EIA – In our latest Short-Term Energy Outlook (STEO), we forecast that crude oil production in the United States will grow to an average of 13.7 million barrels per day (b/d) and marketed natural gas production will grow to an average of 114.3 billion cubic feet per day (Bcf/d) in 2025. Most of the forecast growth in oil and natural gas production comes from the Permian region of western Texas and eastern New Mexico, where we expect productivity gains, new and expanded infrastructure, and high crude oil prices will support rising production.
In order to better capture drilling activity in several onshore U.S. regions, our STEO now makes use of multiple drilling productivity metrics. The number of active rigs is the first in a sequence of metrics that affects regional production; currently more rigs are active in the Permian region than in the rest of the Lower 48 states combined. We also capture and report the number of new wells that those rigs have drilled each month.
Drilled but uncompleted wells (DUCs) have been drilled but have not yet undergone well completion activities to start producing hydrocarbons. The well completion process involves casing, cementing, perforating, hydraulic fracturing, and other procedures required to produce crude oil or natural gas. Ultimately, when these wells are completed, they begin producing crude oil, natural gas, or both.
Producers make decisions on drilling and completion operations based on market conditions, prices, and infrastructure. A downward trend in the DUC count means producers are completing more wells than they are drilling.
The metric we use for production from new wells is the first full month of production from each completed well. Aggregate production from new wells depends on both the number of wells completed and those wells’ initial production rates.
We also measure how production is changing from existing wells, which we define as wells that have been producing for more than one month. Wells usually produce at their highest rate when they first start producing and pressure in the reservoir is high. As oil and natural gas are produced, the pressure in the reservoir falls, and production from the well declines. We monitor and forecast the monthly difference in aggregate production of existing wells and update our model as more accurate data become available.
We use these drilling metrics, combined with production trends, to provide insights into how different basins are performing relative to one another based on ratios derived from the reported data series. We base our analysis of productivity and efficiency across various oil- and natural gas-producing regions on the insights we develop comparing these ratios by basin. For example, the decline in the number of DUC wells is less pronounced in the Permian region compared with the rest of the Lower 48 states. This trend suggests that as wells are completed in the Permian (removed from the DUC inventory), new wells are being drilled (added to the DUC inventory) at a faster pace than in other regions.
Well productivity is contributing to Permian production gains
U.S. crude oil and natural gas production has been increasing despite a decline in the number of active rigs since late 2022. Since early 2023, the Permian region has had more active rigs than the rest of the Lower 48 states and has continued to complete hundreds of wells (or prepare them for production) each month.

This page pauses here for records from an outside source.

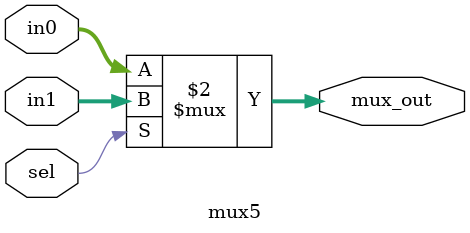
<source format=v>
module mux5 #(parameter width = 5)( 
	    input[width-1:0] in0,
       	    input[width-1:0] in1, 
	    input sel, 
	    output[width-1:0] mux_out
    	);
	assign mux_out = (sel == 1) ? in1 : in0;
endmodule

</source>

In the Permian, increased rates of production from new completions are offsetting existing wells’ production declines and leading to higher crude oil and natural gas output. These productivity increases indicate significant efficiency gains and technological advancements in the drilling and completion process.
As of July 2024, newly completed wells in the Permian were producing an average of 433,000 b/d in their first full month. Natural gas production from new Permian wells in July 2024 averaged 780 million cubic feet per day. This new well production is more than offsetting the declines in production from existing wells.
Growing well productivity suggests that operators in the Permian are successfully implementing more advanced drilling and completion techniques, including longer lateral lengths, optimized well spacing, and enhanced fracturing designs.
We forecast that crude oil production in the Permian region will increase by 430,000 b/d from 2023 to 6.3 million b/d in 2024 and 6.6 million b/d in 2025, partly due to drilling productivity improvements.
Similarly, we forecast that marketed natural gas production in the Permian region will rise by 1.9 Bcf/d in 2024 and by 1.0 Bcf/d in 2025 to average 25.8 Bcf/d in 2025. Most of the natural gas production in the Permian is associated natural gas and comes from oil-directed wells. We expect crude oil prices will remain sufficiently high to support growth in crude oil production and associated natural gas production in the region.
New pipeline capacity is delivering Permian production to demand centers
In previous years, rapid growth in crude oil and natural gas production in the Permian region was temporarily constrained by the ability to move that production out of the region. Based on several projects currently under development, we expect that new pipeline capacity will deliver crude oil and natural gas from the Permian region to demand centers and alleviate transportation constraints. Enbridge announced that it is increasing Permian takeaway capacity by expanding its Gray Oak pipeline by 120,000 b/d before the end of 2025.
Similarly, new natural gas pipelines are soon coming online: the 580-mile Matterhorn Express Pipeline, which is expected to enter service in the third quarter of 2024, will be able to transport up to 2.5 Bcf/d of natural gas from the Waha Hub in West Texas to Katy, Texas. The pipeline will receive natural gas from upstream Permian Basin connections and from direct connections at processing facilities in the Midland Basin before connecting to the Agua Blanca Pipeline.